We see the apparent file size is the same for the uncompressed and compressed file. The number of allocated blocks (second column) varies a lot, though.

The original table keks has been created as

mysql [localhost:8025] {msandbox} (kris) > show create table keks\G
       Table: keks
Create Table: CREATE TABLE `keks` (
  `id` bigint unsigned NOT NULL AUTO_INCREMENT,
  `t` text,
  UNIQUE KEY `id` (`id`)
) ENGINE=InnoDB AUTO_INCREMENT=458731 DEFAULT CHARSET=utf8mb4 COLLATE=utf8mb4_0900_ai_ci
1 row in set (0.00 sec)

A quarter million JSON records have been inserted. The compressed table keks2 has then been made as

mysql [localhost:8025] {msandbox} (kris) > create table keks2 like keks;
Query OK, 0 rows affected (0.08 sec)

mysql [localhost:8025] {msandbox} (kris) > alter table keks2 compression="zlib";
Query OK, 0 rows affected (0.03 sec)
Records: 0  Duplicates: 0  Warnings: 0

mysql [localhost:8025] {msandbox} (kris) > insert into keks2 select * from keks;
Query OK, 262144 rows affected (27.53 sec)
Records: 262144  Duplicates: 0  Warnings: 0

We can also check INFORMATION_SCHEMA.INNODB_TABLESPACES for the compression.

mysql [localhost:8025] {msandbox} (kris) > select name, fs_block_size, 
-> file_size, allocated_size, 
-> allocated_size/file_size* 100 as percent 
-> from information_schema.innodb_tablespaces 
-> where name like "kris/keks%";
| name       | fs_block_size | file_size | allocated_size | percent  |
| kris/keks  |          4096 | 264241152 |      264245248 | 100.0016 |
| kris/keks2 |          4096 | 264241152 |       74809344 |  28.3110 |
2 rows in set (0.00 sec)

Being careful with file copies

The granularity of the file system block size is 4 KB in our file system.

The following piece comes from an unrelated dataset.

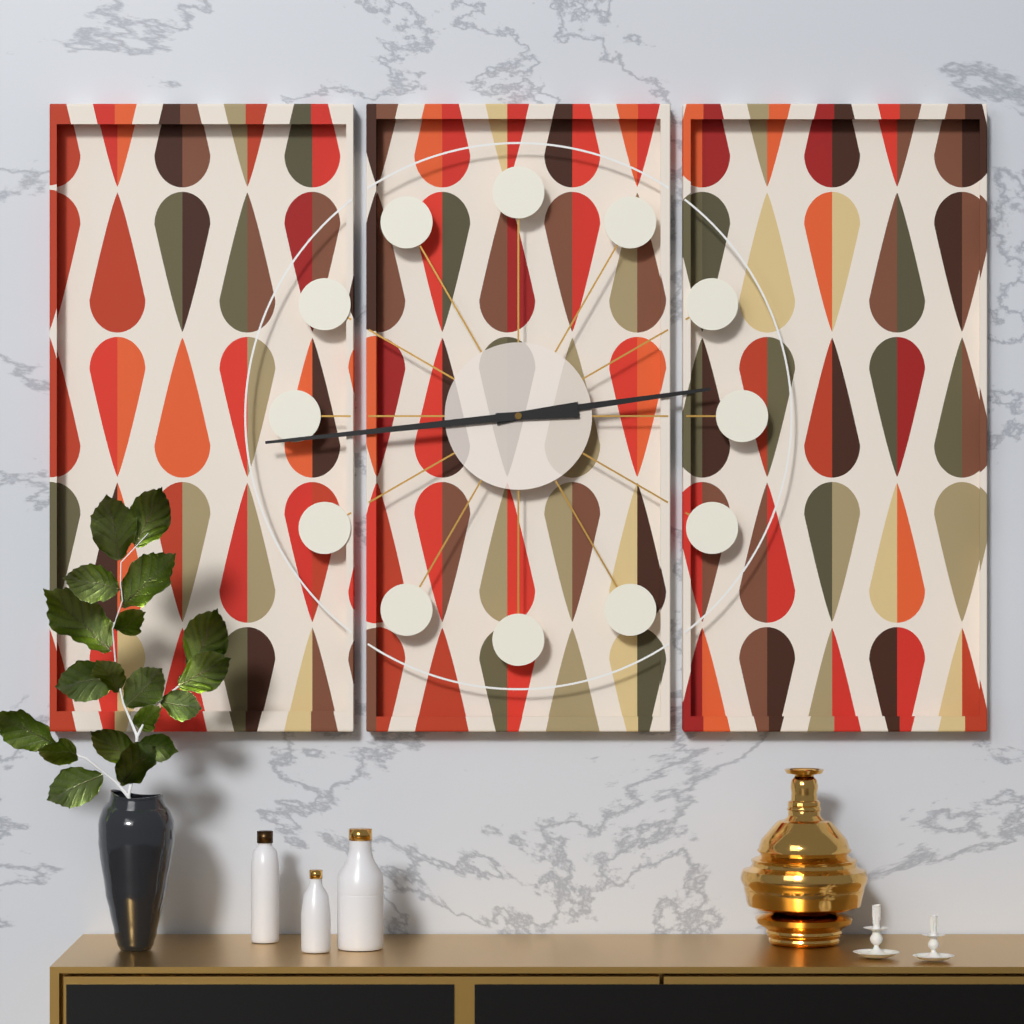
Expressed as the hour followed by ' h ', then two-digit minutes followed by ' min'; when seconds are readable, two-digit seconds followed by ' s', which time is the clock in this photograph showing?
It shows 2 h 44 min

The hole punching works at the block level, so we can free 12 KB, 8 KB or 4 KB of a 16 KB page. Even if the data in the page compressed to, say, 9 KB, it will still use 3 file system blocks of 4 KB out of the group of 4 that make up the file system storage for a page. So MySQL will only be able to give back 4 KB of space to the operating system.

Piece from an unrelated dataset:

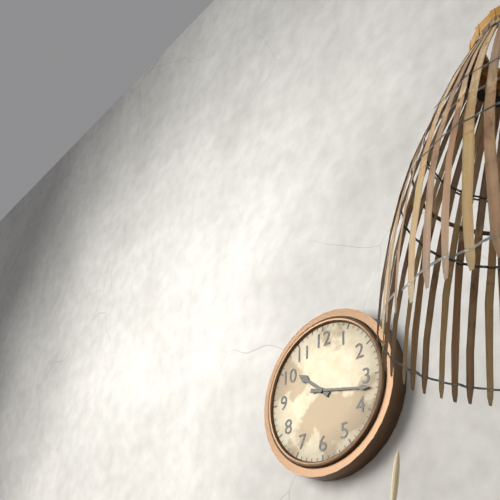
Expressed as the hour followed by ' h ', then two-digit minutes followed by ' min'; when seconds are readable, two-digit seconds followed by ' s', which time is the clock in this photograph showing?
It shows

Holes in files can fill when you copy the file naively: Copying keks2.ibd around without a hole-aware tool will fill the holes. That means: the copy of the 72 MB source file will be a 252 MB destination file. A secure way to copy the file would be rsync with the appropriate options.

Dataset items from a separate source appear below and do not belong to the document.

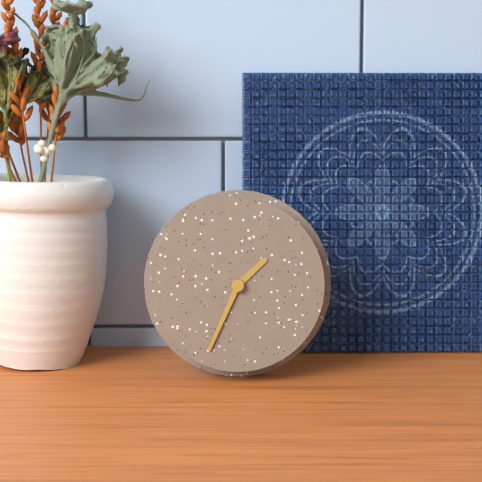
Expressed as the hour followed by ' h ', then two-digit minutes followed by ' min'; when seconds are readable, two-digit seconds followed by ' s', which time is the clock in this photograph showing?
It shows 1 h 34 min
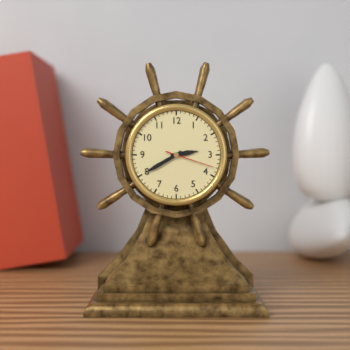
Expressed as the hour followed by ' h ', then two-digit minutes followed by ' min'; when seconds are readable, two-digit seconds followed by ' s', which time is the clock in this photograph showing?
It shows 2 h 40 min
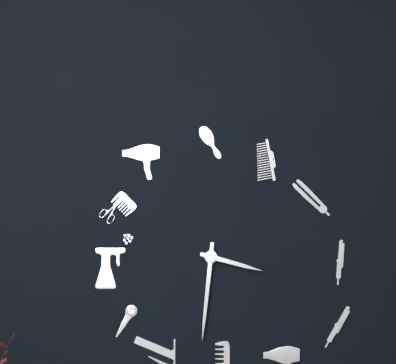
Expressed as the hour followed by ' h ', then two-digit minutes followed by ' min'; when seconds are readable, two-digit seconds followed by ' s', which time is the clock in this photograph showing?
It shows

Holes in files are also causing disk seeks. This is not an issue for any SSD or NVME flash, but can hurt performance on hard disks. On the other hand, this is 2021, and whoever is still running a database on HDD probably deserves no better.


Given all the above, for my usage scenarios there is probably no use for table compression anywhere for any reason. I should be using page compression everywhere where I need it.